Technorati Search - eightface.com

Technorati is sluggish — been that way as long as I can remember. It’s always managed to find a few links that others services haven’t. To be fair, other services produce results that Technorati doesn’t, so it’s a bit of a mixed bag. Kottke wrote about it, so everyone else needs to weigh in (it’s kind of fun using the service to track people bitching about it).

One of the site’s core problems is bloat. You think it would be obvious that size doesn’t matter when it comes to indexing weblogs. Quality, not quantity. Take a look at Technorati, they whip out their big numbers and slap ’em down on the top of the page.
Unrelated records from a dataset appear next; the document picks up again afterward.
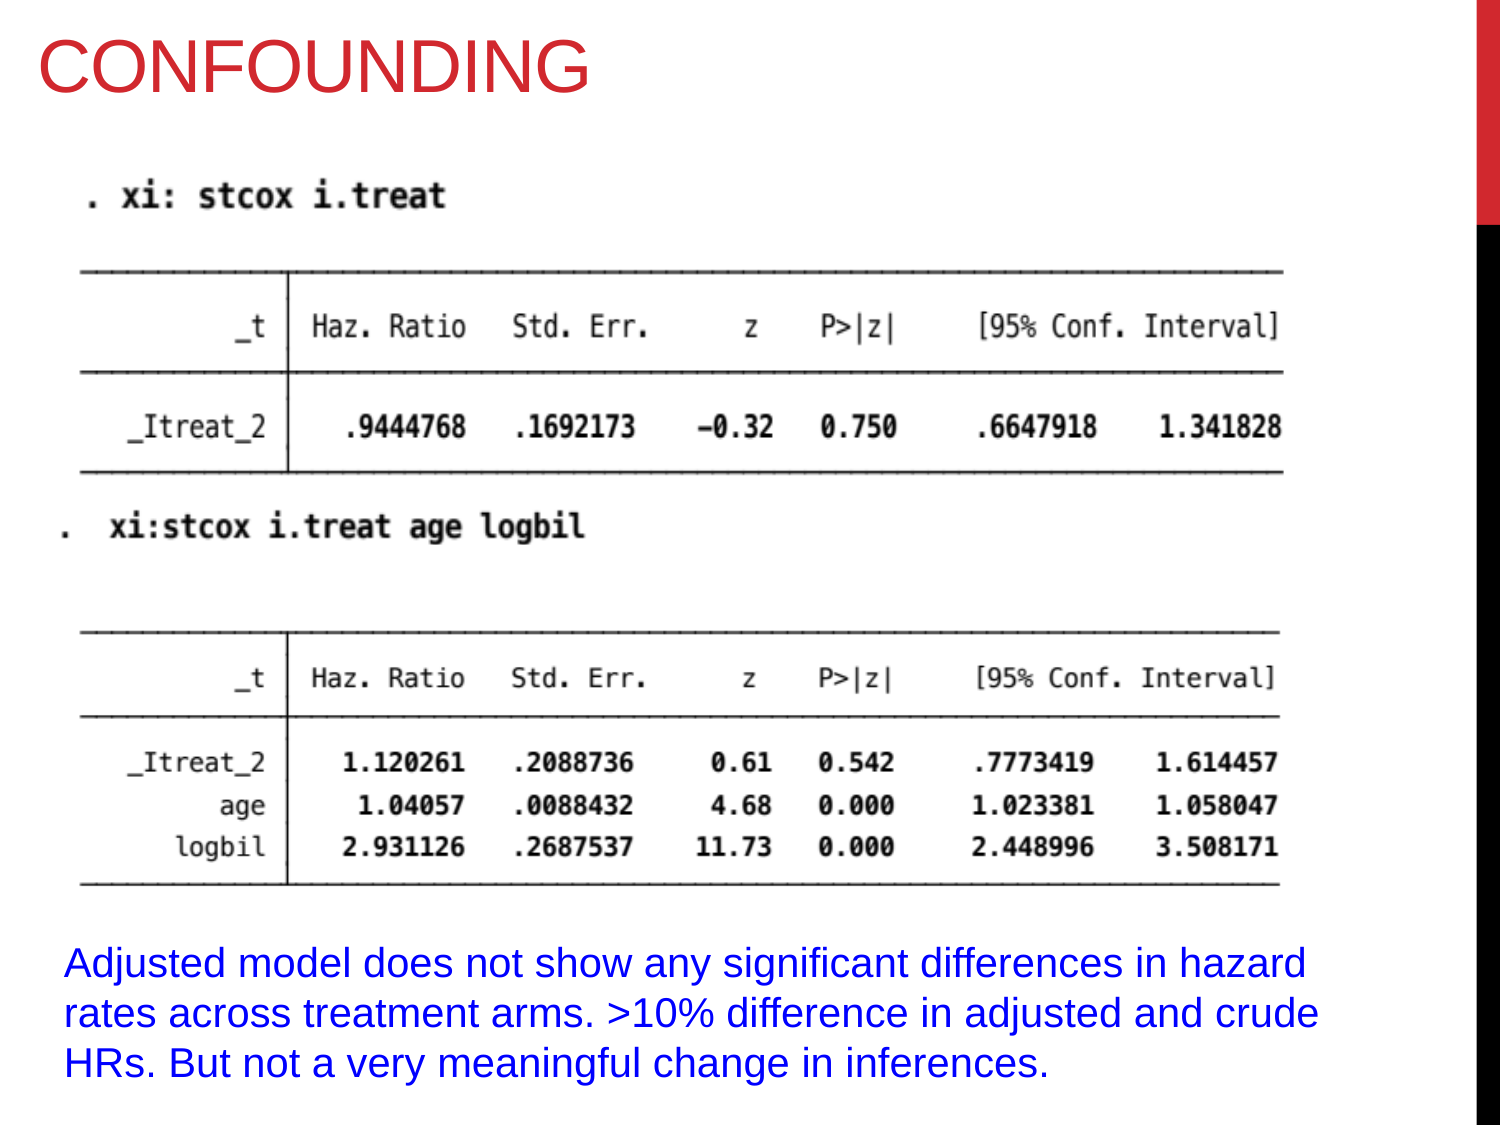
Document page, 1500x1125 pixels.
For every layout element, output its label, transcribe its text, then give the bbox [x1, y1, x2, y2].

title Confounding [22, 3, 973, 115]
text_box Adjusted model does not show any significant differences in hazard rates across treatment arms. >10% difference in adjusted and crude HRs. But not a very meaningful change in inferences. [49, 928, 1366, 1094]
picture [74, 163, 472, 217]
picture [48, 249, 1306, 546]
picture [74, 612, 1306, 910]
Over 16.1 millions blogs and 1.4 billion posts indexed. Pretty impressive eh? I bet that earns them all an extra glance at all the cool nerd parties.
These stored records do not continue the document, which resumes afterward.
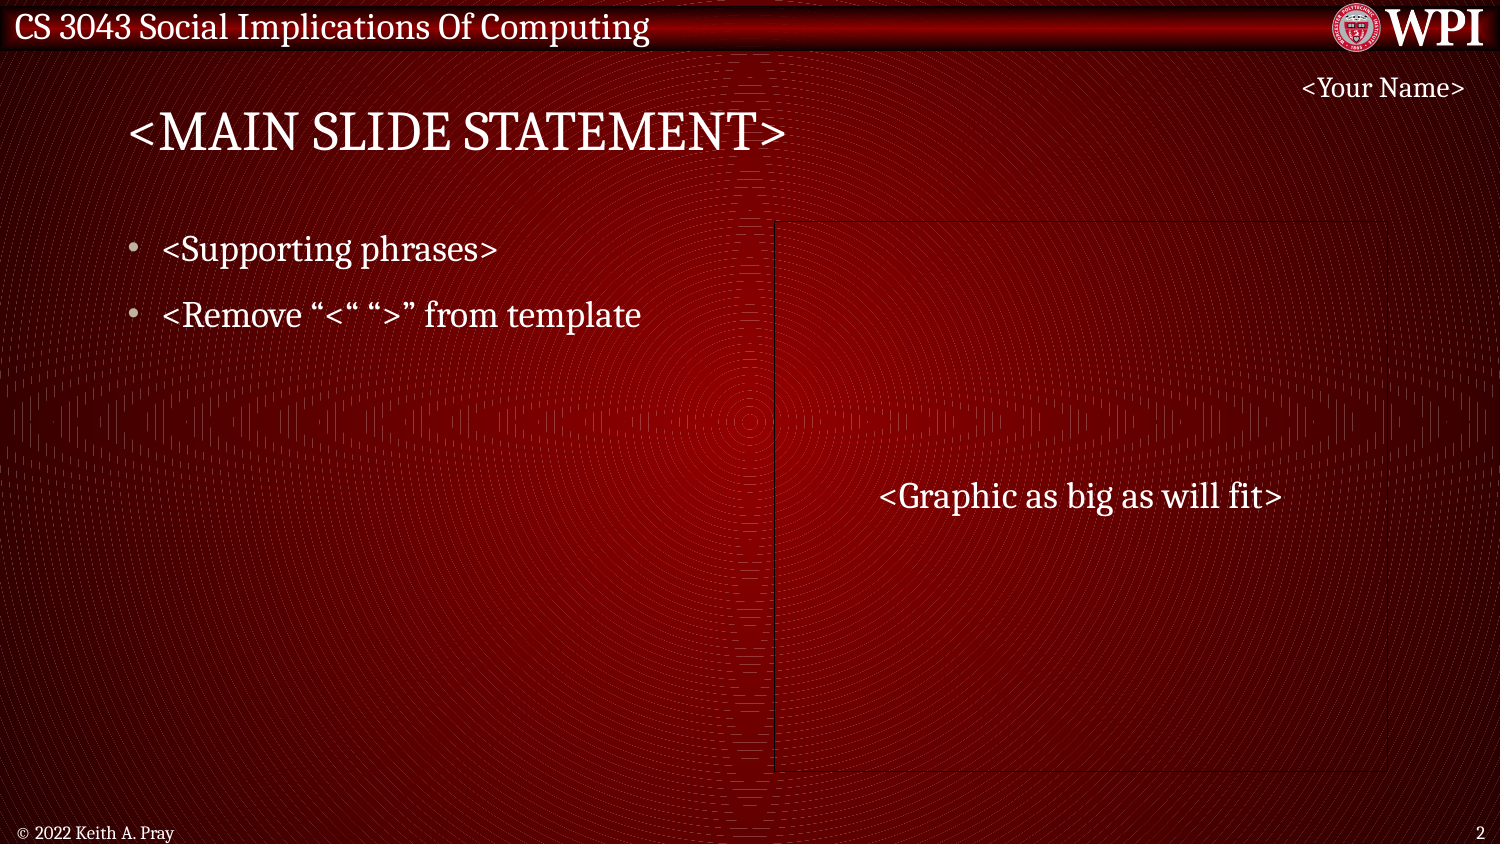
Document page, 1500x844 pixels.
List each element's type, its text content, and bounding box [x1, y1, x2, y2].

footer © 2022 Keith A. Pray [0, 819, 913, 844]
text_box <Your Name> [1123, 61, 1481, 111]
title <Main Slide Statement> [112, 59, 1388, 210]
list <Graphic as big as will fit> [774, 221, 1388, 772]
slide_number 2 [1397, 819, 1500, 844]
list <Supporting phrases> <Remove “<“ “>” from template [112, 221, 725, 772]
picture [1332, 3, 1483, 52]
Now, let’s try to come up with a solution that reduces the number of sites in the index, speeds up searches and returns more valuable results. Sounds like a bit of a tough one. So, lets take a look at a diagram (actually a screen capture, but diagram sounds better). Do you see any big problems? Maybe BlogSpot? Five of the last seven are AdWords abuse/spam sites. I’m not sure how valuable 16.1 million weblogs are when you have crap like this around.
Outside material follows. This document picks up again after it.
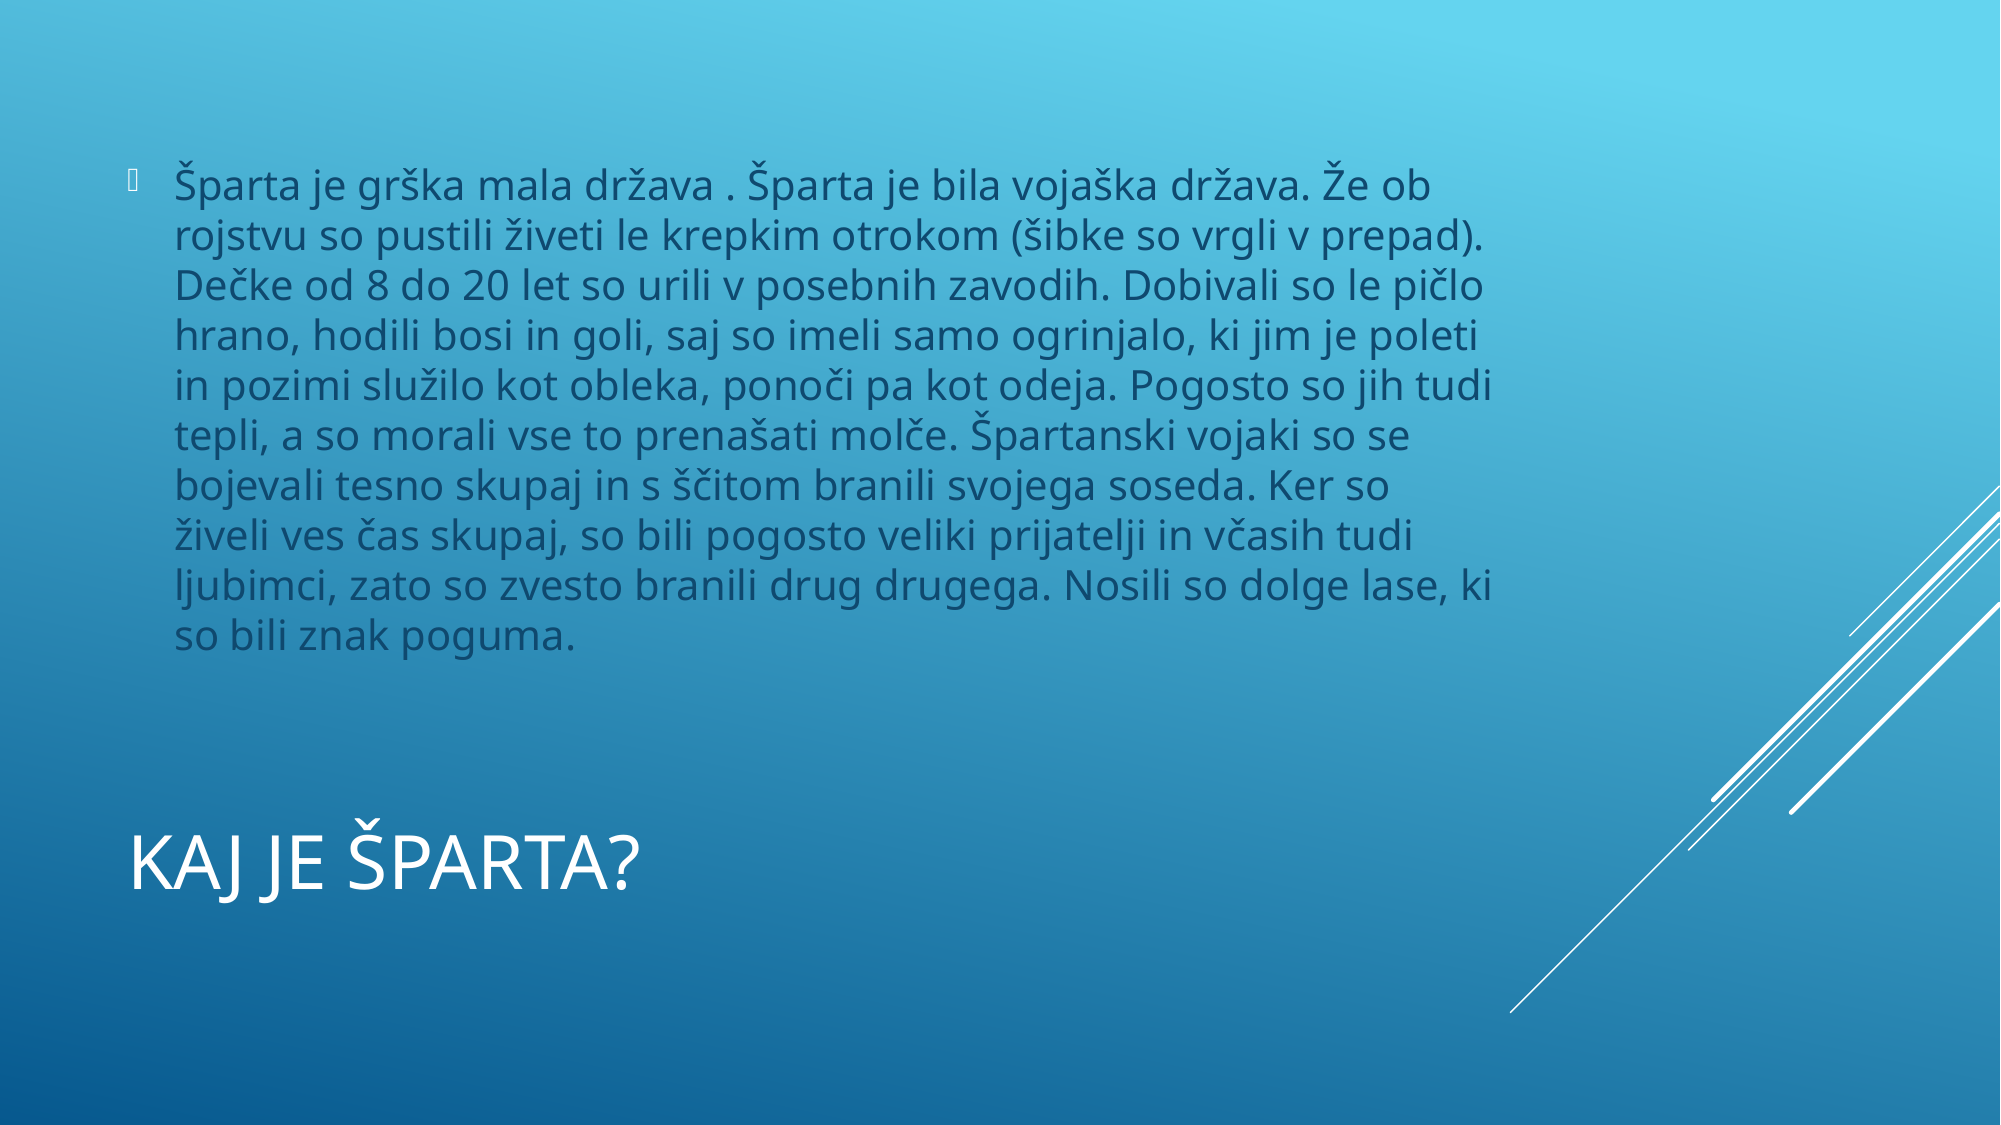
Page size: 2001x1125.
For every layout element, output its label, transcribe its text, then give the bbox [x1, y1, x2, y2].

list Šparta je grška mala država . Šparta je bila vojaška država. Že ob rojstvu so pustili živeti le krepkim otrokom (šibke so vrgli v prepad). Dečke od 8 do 20 let so urili v posebnih zavodih. Dobivali so le pičlo hrano, hodili bosi in goli, saj so imeli samo ogrinjalo, ki jim je poleti in pozimi služilo kot obleka, ponoči pa kot odeja. Pogosto so jih tudi tepli, a so morali vse to prenašati molče. Špartanski vojaki so se bojevali tesno skupaj in s ščitom branili svojega soseda. Ker so živeli ves čas skupaj, so bili pogosto veliki prijatelji in včasih tudi ljubimci, zato so zvesto branili drug drugega. Nosili so dolge lase, ki so bili znak poguma. [112, 112, 1513, 706]
title Kaj je šparta? [112, 736, 1513, 984]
Don’t get me wrong, I have friends that use BlogSpot, it’s a nice easy way to get started online and maintain a simple weblog. Something has to change though. I’m sure Google is aware of the problem, it’s probably screwing up their index too.

How do we fix it? Technically, it’s a problem on Google’s end — they own Blogger and should do something about so many fake sign-ups. In the short-term, Technorati could remove BlogSpot from the index, it’s a bit of a blanket solution but it could help speed things up . Although, it probably wouldn’t help them in terms of Google buying out the service. On the other hand, Yahoo might appreciate the damage to its rival. It doesn’t even have to be a full-out ban on whatever.blogspot addresses, maybe just have a holding period or a number of links to their site from non-BlogSpot addresses.